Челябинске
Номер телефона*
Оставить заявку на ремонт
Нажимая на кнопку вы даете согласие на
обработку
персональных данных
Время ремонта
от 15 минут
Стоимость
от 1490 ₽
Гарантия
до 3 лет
--*--
#### EXERCISE GOAL
The answer must contain every line of the material, unchanged.

#### SOLUTION BELOW
Челябинске
Номер телефона*
Оставить заявку на ремонт
Нажимая на кнопку вы даете согласие на
обработку
персональных данных
Время ремонта
от 15 минут
Стоимость
от 1490 ₽
Гарантия
до 3 лет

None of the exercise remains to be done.